__MATERIAL FOR THIS TASK__
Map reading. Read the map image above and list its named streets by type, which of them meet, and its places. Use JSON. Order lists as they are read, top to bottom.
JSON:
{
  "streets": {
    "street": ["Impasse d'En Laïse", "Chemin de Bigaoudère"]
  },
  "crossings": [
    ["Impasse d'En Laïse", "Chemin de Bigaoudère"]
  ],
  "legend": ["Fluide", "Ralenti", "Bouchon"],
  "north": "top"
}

...

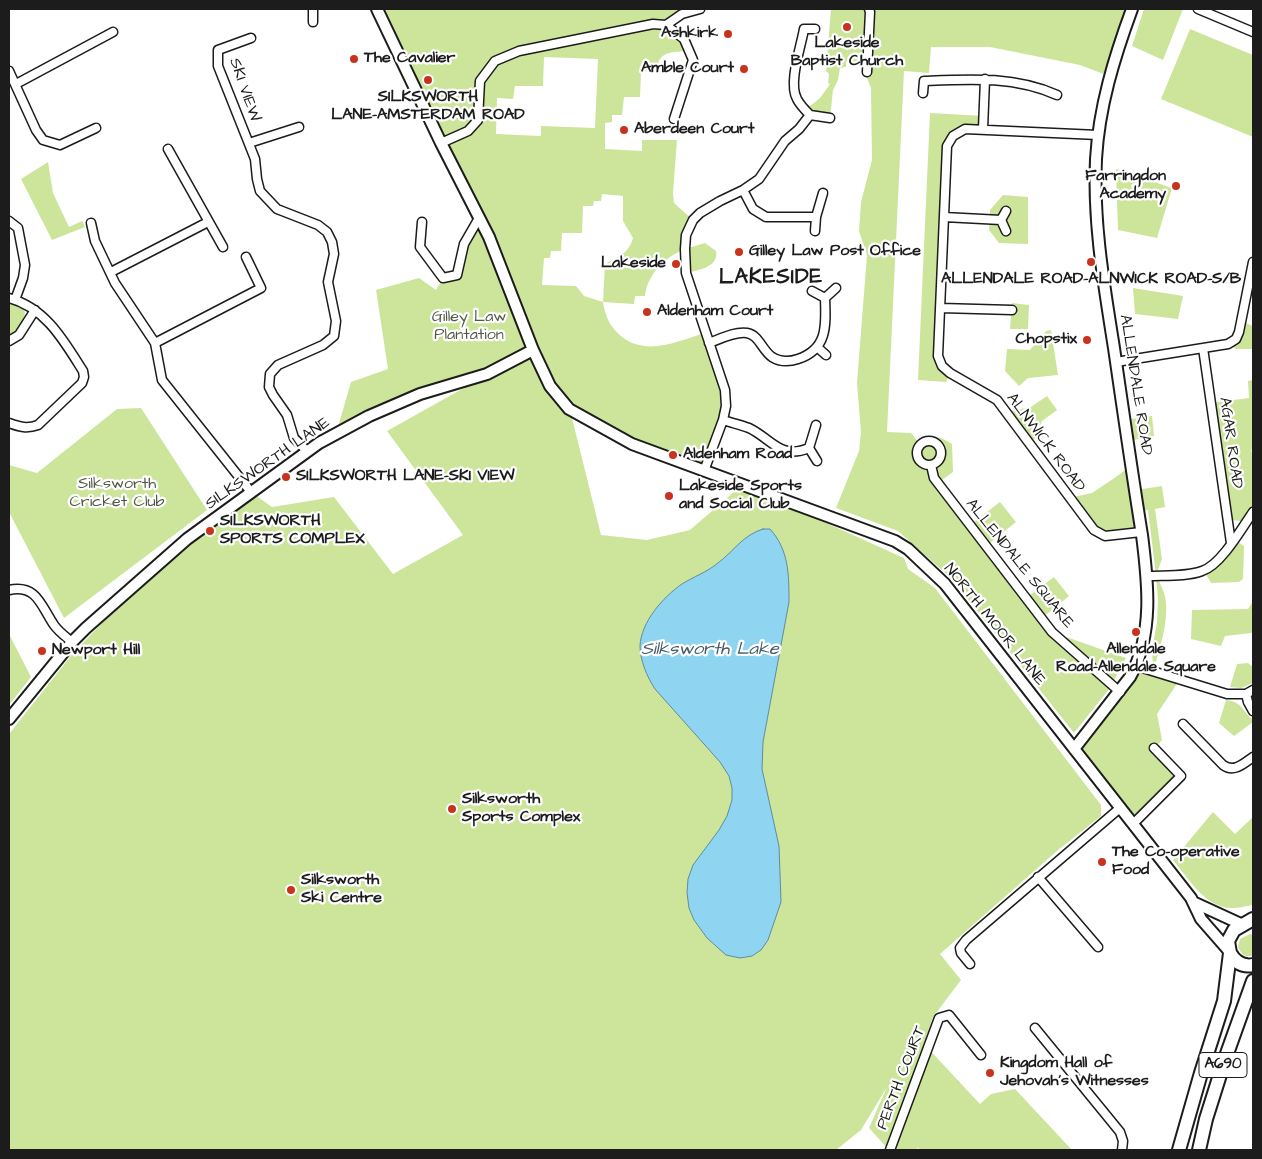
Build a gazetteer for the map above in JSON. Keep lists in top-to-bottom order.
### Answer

==

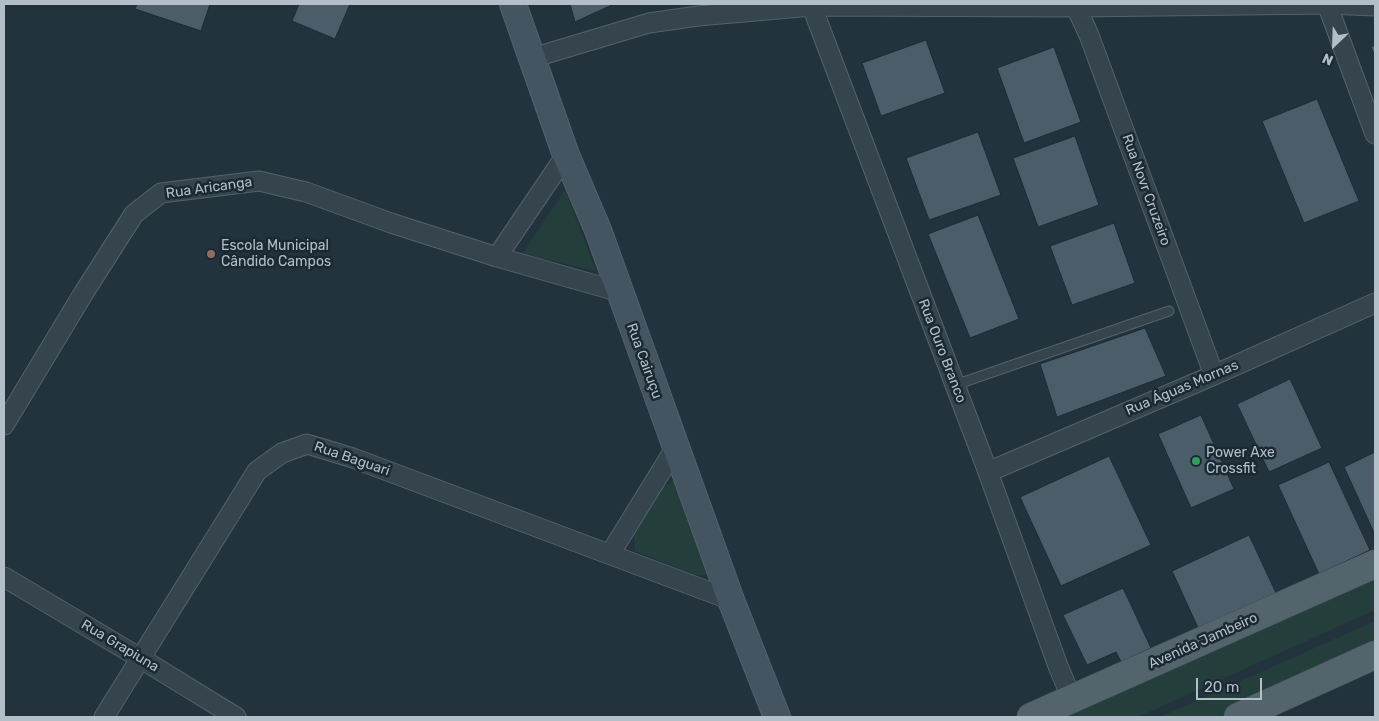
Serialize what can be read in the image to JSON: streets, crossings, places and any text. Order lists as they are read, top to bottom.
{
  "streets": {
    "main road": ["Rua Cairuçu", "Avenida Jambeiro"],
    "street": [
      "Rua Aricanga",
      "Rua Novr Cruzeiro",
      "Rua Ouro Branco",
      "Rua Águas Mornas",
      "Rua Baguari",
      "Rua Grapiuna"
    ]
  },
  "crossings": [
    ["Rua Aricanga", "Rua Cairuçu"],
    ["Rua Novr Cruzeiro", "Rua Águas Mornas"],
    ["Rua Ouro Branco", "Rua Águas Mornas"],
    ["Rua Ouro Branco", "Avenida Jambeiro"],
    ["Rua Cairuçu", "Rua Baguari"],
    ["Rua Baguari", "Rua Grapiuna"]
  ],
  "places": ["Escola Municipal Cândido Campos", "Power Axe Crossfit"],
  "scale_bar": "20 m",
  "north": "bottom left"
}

__DESCRIPTION OF THE TASK__
Filter the entries and keep only the lines holding "above".

__TASK RESULT__
Map reading. Read the map image above and list its named streets by type, which of them meet, and its places. Use JSON. Order lists as they are read, top to bottom.
Build a gazetteer for the map above in JSON. Keep lists in top-to-bottom order.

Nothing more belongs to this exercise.